Wanneer we de kleur van een lichtroze rosé willen omschrijven, dan houden de meesten van ons het bij licht zalmroze, uienkleur, maar wanneer we een lyrische proever in ons midden hebben, dan durft de omschrijving oeil de perdrix wel eens opduiken … oeil de perdrix … Frans voor “eksteroog” leert Google Translate me. De kleur van een wijn vernoemen naar een dergelijk fysisch ongemak? Wijnliefhebbers zijn rare jongens, maar dat leek me toch ongewoon. Een ander vertaalprogramma gaf “oog van een patrijs” als vertaling en dat bleek na enig speurwerk de correcte referentie te zijn. Het is een kleur die zou moeten verwijzen naar de kleur van de ogen van de patrijs in doodsnood.
Zo kan ie wel weer, eksterogen, afgeslachte patrijzen, … Gelukkig valt er nog wel meer te vertellen over deze kleurnuance, die ook vermeld staat op de wijnkleurenkaart van Bouchard Ainé & Fils (84 verschillende kleurtinten!).
De oorsprong van deze kleurtint zou in de middeleeuwen liggen en wel in de regio Champagne. In dat tijdvak was er nog geen sprake van mousserende drank zoals we die vandaag kennen en produceerde men daar ook gewoon stille wijnen zoals in andere wijngebieden. De concurrentie met het naburige Bourgogne was dan ook groot. In een poging om hun marktaandeel te vergroten en een witte wijn te maken die meer aansloot bij de body van de populaire rode wijnen van Bourgogne creëerden de wijnbouwers van de Champagne een witte wijn die gemaakt werd van blauwe druiven (pinot noir, pinot meunier), een zogenaamde blanc de noirs. De druiven werden direct geperst zonder maceratie. Hoezeer ze ook hun best deden om die bijzondere “witte wijn” wit te maken, door het contact tussen de blauwe schil en het sap, kreeg die wijn toch altijd een lichtroze schijn en die werd dan omschreven als “oeil de perdrix”.
Of dit vinificatieprocédé echt zo uniek was voor Champagne, is moeilijk aan te tonen.
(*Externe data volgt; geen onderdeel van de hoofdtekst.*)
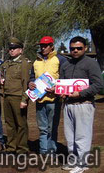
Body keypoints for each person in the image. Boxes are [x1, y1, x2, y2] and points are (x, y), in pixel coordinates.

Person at [59, 36, 103, 172]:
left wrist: (81, 93)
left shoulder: (91, 63)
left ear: (85, 48)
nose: (75, 51)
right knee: (70, 136)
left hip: (84, 103)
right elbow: (61, 82)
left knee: (82, 136)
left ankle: (82, 164)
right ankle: (73, 160)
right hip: (68, 104)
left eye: (79, 48)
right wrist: (61, 92)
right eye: (72, 48)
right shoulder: (66, 64)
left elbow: (99, 85)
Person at [28, 36, 67, 154]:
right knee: (42, 128)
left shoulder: (60, 59)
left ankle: (52, 151)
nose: (43, 48)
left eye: (46, 46)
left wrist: (57, 88)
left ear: (52, 46)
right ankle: (43, 151)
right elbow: (32, 77)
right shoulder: (36, 61)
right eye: (42, 46)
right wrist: (30, 83)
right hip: (39, 99)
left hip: (54, 99)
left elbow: (65, 78)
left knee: (52, 128)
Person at [0, 37, 32, 154]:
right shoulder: (6, 63)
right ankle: (11, 147)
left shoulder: (24, 63)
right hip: (7, 96)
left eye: (14, 48)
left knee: (21, 124)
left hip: (18, 97)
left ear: (21, 50)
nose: (11, 50)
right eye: (10, 48)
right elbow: (0, 75)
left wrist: (25, 99)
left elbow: (26, 82)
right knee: (10, 123)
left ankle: (22, 149)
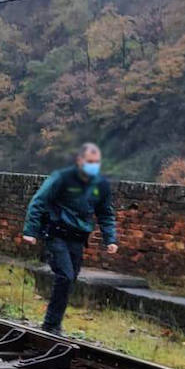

Feit is dat ook elders in Frankrijk dergelijke “vin gris”, zoals ze ook wel omschreven worden, geproduceerd werden/worden (Côte de Toul, Loire, …).
De term “oeil de perdrix” zelf, raakte in de loop der eeuwen wat in onbruik, mee onder invloed van de verbeterende vinificatiemethodes die ervoor zorgden dat een wijnbouwer die een witte wijn wou maken van blauwe druiven, de lichtroze bijna volledig kon elimineren.
In de jacht naar een unique selling position, zien we dat de term sporadisch blijft gebruikt worden in Frankrijk, vooral dan in Champagne. Producenten als Jean Vesselle, Launois en Dehours et fils produceren nog steeds een “oeil de perdrix” cuvée, waarbij de term prominent op het etiket staat.
Ook in Zwitserland is de term nog steeds in gebruik bij wijnbouwers, meer bepaald in het kanton Neuchâtel (gebied Trois Lacs: Neuchâtel, Biel en Murten), waar men sinds de 19e eeuw een lichtgekleurde rosé maakt van pinot noir onder de noemer “oeuil de perdrix”. Toen Zwitserland de AOC-regelgeving invoerde in 1988, wilde Neuchâtel als enige de AOC Oeil de Perdrix claimen, maar die claim werd succesvol aangevochten door andere Zwitserse kantons (Genève, Vaud, Valais), die konden aantonen dat ook zij een dergelijke lichtgekleurde wijn produceerden.
De term “oeil de perdrix” maakte ook nog een korte oversteek over de oceaan. Toen Bob Trinchero van de Sutter Home Winery in Californië rosé maakte van zijn zinfandel druiven in 1972, wilde hij die ook bottelen onder de noemer “oeil de perdrix”. De Amerikaanse overheid gaf echter de voorkeur aan een Engelstalige naam en eiste dat ook de term “White Zinfandel” op het etiket zou staan. Al snel viel de Franse term helemaal weg op het etiket en zou Trinchero’s wijn de markt veroveren onder zijn Engelse naam.